Изменить размер шрифта - +
Он решил быть умнее впредь. Заговорив, он даст ей повод говорить дальше. Словно она была немая, словно он был глухой, Кин посторонился и пошел своей дорогой.

Однако она не отстала. Каждое утро она становилась перед дверью и поносила диван чуть жестче. Ее речь делалась все длиннее, его настроение — все хуже. Хоть и не позволяя себе глазом моргнуть, он, из любви к точности, выслушивал ее до конца. Насчет дивана она была, казалось, так осведомлена, словно сама спала на нем много лет. Непререкаемость ее суждений сказывала на него свое действие. Диван был скорее мягким, чем жестким. Кина так и подмывало заткнуть ее глупый рот одной-единственной фразой. Он спрашивал себя, сколь далеко может зайти ее наглость, и, чтобы узнать это, рискнул произвести один маленький хитрый опыт.

Однажды, когда она снова ополчилась на жесткий, жесткий, жесткий диван, он насмешливо уставился ей в лицо — две жирные щеки, черная пасть — и сказал:

— Этого ты не можешь знать.

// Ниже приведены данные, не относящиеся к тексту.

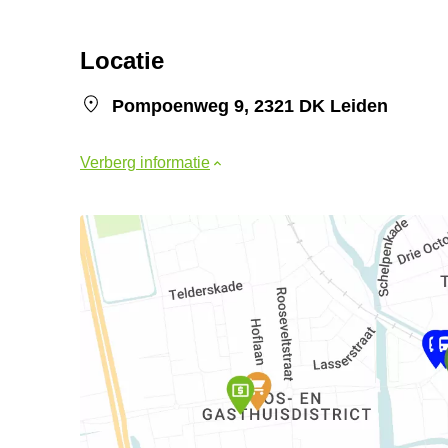
Locatie
Pompoenweg 9, 2321 DK Leiden
Verberg informatie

Сплю на нем я.

— Все равно я знаю, что диван жесткий.

— Вот как! Откуда же? Она ухмыльнулась.

— Этого я не скажу. Есть кое-какие воспоминания. Внезапно она и ее ухмылка показались ему очень знакомыми. Возникла пронзительно белая нижняя юбка, разреженная кружевами, грубая рука набросилась на книги. Вот они лежали на ковре как трупы. Страшилище, наполовину голое, наполовину блузка, гладко сложило нижнюю юбку и покрыло их ею, как саваном.

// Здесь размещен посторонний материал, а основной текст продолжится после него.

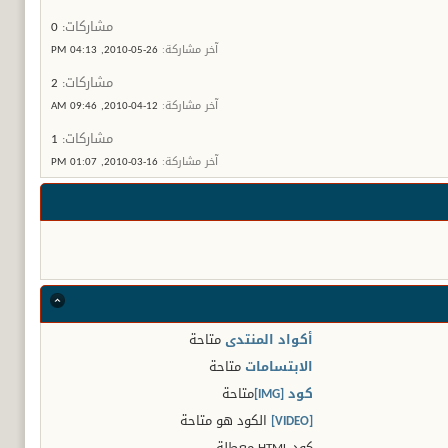
مشاركات:
0
آخر مشاركة:
26-05-2010,
04:13 PM
مشاركات:
2
آخر مشاركة:
12-04-2010,
09:46 AM
مشاركات:
1
آخر مشاركة:
16-03-2010,
01:07 PM
أكواد المنتدى
متاحة
الابتسامات
متاحة
كود [IMG]
متاحة
[VIDEO]
الكود هو
متاحة
كود HTML
معطلة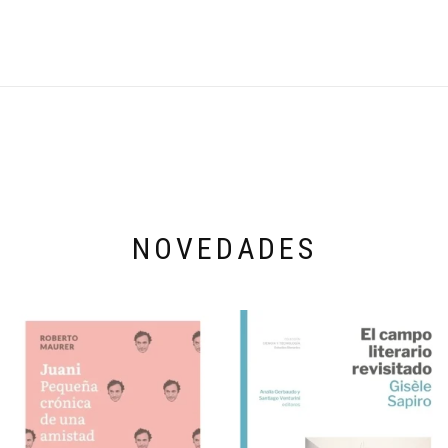
NOVEDADES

В этот день работа у Кина не ладилась. У него ничего не вышло; еда вызывала у него отвращение. Один раз ему удалось забыть. Тем отчетливее он вспоминал теперь. Ночью он не сомкнул глаз. Диван казался ему проклятым и зараженным. Если бы он был только жестким! Грязное воспоминание прилипло к нему. Несколько раз Кин вставал и стряхивал эту тяжесть. Но бабища была тяжелая и оставалась, где ей нравилось. Он прямо-таки сбрасывал ее с дивана. Но стоило ему лечь, как он снова ощущал ее образ. Он не мог уснуть от ненависти. Ему требовалось шесть часов сна. Завтра его работу ждала та же участь, что и сегодня. Он заметил, что все скверные мысли кружатся только вокруг дивана. Счастливое озарение спасло его около четырех часов утра. Он решил пожертвовать диваном.

Тут же подбежав к находившейся возле кухни комнате жены, он забарабанил в дверь и барабанил до тех пор, пока Тереза не оправилась от испуга. Спать она не спала. Она мало спала с тех пор, как вышла замуж. Каждую ночь она еще втайне ждала великого события. Вот оно и пришло. Ей потребовалось несколько минут, чтобы в это поверить. Она тихо поднялась с кровати, сняла ночную рубашку и надела юбку с кружевной оборкой. Из ночи в ночь вынимала она ее из сундука и вешала на стул у изножья кровати, на всякий случай, мало ли что. На плечи она накинула широкую ажурную шаль, вторую и истинную жемчужину ее приданого. То первое поражение она приписала блузке. На широченных ее ножищах были сейчас красные туфельки. У двери она громко прошептала:

— Ради бога, я должна отпереть?

Она, собственно, хотела сказать: "В чем дело?"

— Нет, черт возьми, нет! — закричал Кин, злясь на ее мнимо крепкий сон.

Она заметила его заблуждение. Повелительный тон его голоса продлил ее надежду еще немного.

— Завтра будет куплена кровать для меня! — прорычал он. Она не ответила.

— Понятно?

Она собрала все свое искусство и прошептала сквозь дверь:

— Как хочешь.

Кин повернулся, громко захлопнул для подтверждения дверь своей комнаты и мгновенно уснул.

Тереза скинула шаль, бережно положила ее на стул и плюхнулась на кровать тяжелой грудью.

Разве так ведут себя? Разве так поступают? Как будто мне это нужно. Что воображает о себе такой мужчина? Разве это мужчина? На мне красивые панталоны с дорогими кружевами, а он ни с места.